Im Jahr 1949 wurde der 8. Dezember in den Kalender der italienischen Feiertage aufgenommen und ist damit ein nationaler Feiertag, an dem Schulen, Büros und Geschäfte geschlossen sind.

Traditionell widmen die italienischen Familien diesen Tag der weihnachtlichen Dekoration ihrer Häuser, dem Schmücken des Baumes und dem Aufstellen der Krippe.

Der Legende nach hat der Weihnachtsbaum seinen Ursprung in Deutschland, und zwar im Jahr 1611, als die Herzogin von Brieg eine Tanne aus dem Garten in ihr Schloss bringen ließ, um eine Ecke eines ungeschmückten Raumes im Schloss zu schmücken. Diese nordeuropäische Tradition setzte sich jedenfalls bald auch in Italien durch: in der zweiten Hälfte des 19. Jahrhunderts schmückte Königin Margherita einen Weihnachtsbaum im Quirinalspalast und löste damit einen Trend aus, der sich noch vor dem großen Aufschwung nach dem Zweiten Weltkrieg rasch im ganzen Land verbreitete.

Das Krippenspiel hingegen ist eine typisch italienische Tradition mit recht alten Ursprüngen: die erste lebende Krippe wurde der Überlieferung nach in der Weihnachtsnacht 1223 in Greccio aufgeführt, als der heilige Franziskus die Geburt Jesu in Bethlehem nachstellte und Hirten, Bauern, Mönche und Adlige in die Nachstellung mit einbezog. Die erste unbelebte Weihnachtskrippe geht auf die Holzskulpturen von Arnolfo di Cambio aus dem Jahr 1280 zurück: Die Statuen werden noch heute in der Krypta der Sixtinischen Kapelle in Santa Maria Maggiore in Rom aufbewahrt.
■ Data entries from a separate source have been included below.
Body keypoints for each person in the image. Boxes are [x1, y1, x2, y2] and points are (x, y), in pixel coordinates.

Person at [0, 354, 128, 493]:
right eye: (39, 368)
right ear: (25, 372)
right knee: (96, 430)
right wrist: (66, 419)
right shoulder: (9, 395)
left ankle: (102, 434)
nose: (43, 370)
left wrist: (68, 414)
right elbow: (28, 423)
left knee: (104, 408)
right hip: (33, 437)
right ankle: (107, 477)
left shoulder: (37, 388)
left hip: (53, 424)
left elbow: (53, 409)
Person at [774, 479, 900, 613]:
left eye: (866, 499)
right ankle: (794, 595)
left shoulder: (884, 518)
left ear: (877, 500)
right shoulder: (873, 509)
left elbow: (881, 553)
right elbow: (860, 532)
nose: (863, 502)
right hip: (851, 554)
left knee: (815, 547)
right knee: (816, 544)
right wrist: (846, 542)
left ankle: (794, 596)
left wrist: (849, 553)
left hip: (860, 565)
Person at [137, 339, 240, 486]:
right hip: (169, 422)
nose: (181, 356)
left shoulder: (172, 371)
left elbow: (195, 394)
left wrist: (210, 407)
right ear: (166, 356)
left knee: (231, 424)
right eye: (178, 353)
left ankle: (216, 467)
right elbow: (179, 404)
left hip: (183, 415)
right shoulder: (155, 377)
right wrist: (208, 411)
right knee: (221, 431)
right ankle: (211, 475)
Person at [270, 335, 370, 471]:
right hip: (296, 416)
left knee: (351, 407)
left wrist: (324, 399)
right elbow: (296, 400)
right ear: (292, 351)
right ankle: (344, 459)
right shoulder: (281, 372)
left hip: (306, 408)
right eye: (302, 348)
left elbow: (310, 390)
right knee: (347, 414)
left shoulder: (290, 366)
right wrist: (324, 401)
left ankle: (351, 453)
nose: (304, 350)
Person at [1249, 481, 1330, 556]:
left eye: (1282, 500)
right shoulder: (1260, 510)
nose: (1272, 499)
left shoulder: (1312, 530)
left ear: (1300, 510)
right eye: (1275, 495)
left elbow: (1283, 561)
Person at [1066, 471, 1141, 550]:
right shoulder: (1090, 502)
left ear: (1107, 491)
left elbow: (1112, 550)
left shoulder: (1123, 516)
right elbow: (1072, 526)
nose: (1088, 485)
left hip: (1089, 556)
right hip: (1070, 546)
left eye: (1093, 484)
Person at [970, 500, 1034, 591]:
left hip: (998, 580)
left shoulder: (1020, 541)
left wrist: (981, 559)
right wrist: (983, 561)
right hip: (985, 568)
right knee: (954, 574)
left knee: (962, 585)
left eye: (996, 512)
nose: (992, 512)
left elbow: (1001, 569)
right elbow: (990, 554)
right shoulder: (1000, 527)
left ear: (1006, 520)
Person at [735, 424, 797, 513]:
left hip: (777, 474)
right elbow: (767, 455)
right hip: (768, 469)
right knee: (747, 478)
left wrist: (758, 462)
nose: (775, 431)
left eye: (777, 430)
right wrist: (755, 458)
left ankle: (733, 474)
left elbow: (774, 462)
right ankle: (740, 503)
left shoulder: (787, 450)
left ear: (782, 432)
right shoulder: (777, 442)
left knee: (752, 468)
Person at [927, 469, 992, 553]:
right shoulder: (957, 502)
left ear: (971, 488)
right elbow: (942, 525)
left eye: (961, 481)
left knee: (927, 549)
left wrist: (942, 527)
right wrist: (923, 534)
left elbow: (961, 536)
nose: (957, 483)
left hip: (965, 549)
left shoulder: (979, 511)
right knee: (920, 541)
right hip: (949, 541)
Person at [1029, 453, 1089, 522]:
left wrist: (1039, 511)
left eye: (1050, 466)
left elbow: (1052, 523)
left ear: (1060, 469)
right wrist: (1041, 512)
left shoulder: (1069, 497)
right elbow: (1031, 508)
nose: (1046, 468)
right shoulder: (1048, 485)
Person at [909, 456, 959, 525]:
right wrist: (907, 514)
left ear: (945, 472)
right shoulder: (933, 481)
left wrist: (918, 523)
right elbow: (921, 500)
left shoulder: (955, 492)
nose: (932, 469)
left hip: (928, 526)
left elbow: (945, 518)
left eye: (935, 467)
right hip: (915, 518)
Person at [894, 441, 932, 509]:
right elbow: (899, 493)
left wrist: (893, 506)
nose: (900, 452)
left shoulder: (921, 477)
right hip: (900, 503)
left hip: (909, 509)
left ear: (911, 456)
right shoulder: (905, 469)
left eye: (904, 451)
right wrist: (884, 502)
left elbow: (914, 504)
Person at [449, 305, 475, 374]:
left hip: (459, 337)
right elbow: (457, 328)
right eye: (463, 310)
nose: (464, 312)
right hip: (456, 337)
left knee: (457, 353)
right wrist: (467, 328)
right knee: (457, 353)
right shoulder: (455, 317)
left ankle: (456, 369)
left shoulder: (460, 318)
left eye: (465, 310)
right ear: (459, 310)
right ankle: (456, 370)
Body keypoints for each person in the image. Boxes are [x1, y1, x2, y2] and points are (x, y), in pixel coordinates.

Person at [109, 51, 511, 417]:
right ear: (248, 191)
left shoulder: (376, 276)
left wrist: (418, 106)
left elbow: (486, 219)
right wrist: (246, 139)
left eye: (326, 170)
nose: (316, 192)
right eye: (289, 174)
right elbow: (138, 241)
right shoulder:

Seit Jahrhunderten  wird die Krippe von jeder Familie in ihrem eigenen Haus aufgebaut, wobei die Krippe mit Figuren aus Gips, Terrakotta, Pappmaché und anderen Materialien für die Szenerie nachgebildet wurde.

Neben der Tradition der Weihnachtsdekoration gibt es auch einige sehr beliebte lokale Feste: 

  • In vielen Dörfern, vor allem in Norditalien und in Kampanien, werden Weihnachtsmärkte eröffnet
  • In einigen Regionen Mittel- und Süditaliens, z. B. in den Abruzzen, Apulien und Umbrien, werden in den Straßen Feuer angezündet und typische Krapfen zubereitet, die je nach Ort "Zeppole", "Sfincette" oder "Pettole" heißen
  • Auch Prozessionen mit der Statue der Jungfrau Maria durch die Straßen der Innenstadt sind traditionell und in verschiedenen Teilen Italiens weit verbreitet
  • In Kampanien beginnt man am Ende des Mittagessens der Unbefleckten Empfängnis mit dem Verzehr von "Roccocò", Mandelgebäck in Form von Krapfen
  • In Rom, an der Säule der Unbefleckten Empfängnis in der Piazza Mignanelli, legt die Feuerwehr seit 1923 jedes Jahr in den frühen Morgenstunden einen Kranz für die Jungfrau Maria nieder, zum Gedenken an die 220 Kameraden, die das Denkmal 1857 errichteten. Seit 1958 nimmt auch der Papst regelmäßig an dieser Zeremonie teil, gefolgt vom Angelus am Mittag auf dem Petersplatz und der Verehrung der Marienstatue am Nachmittag.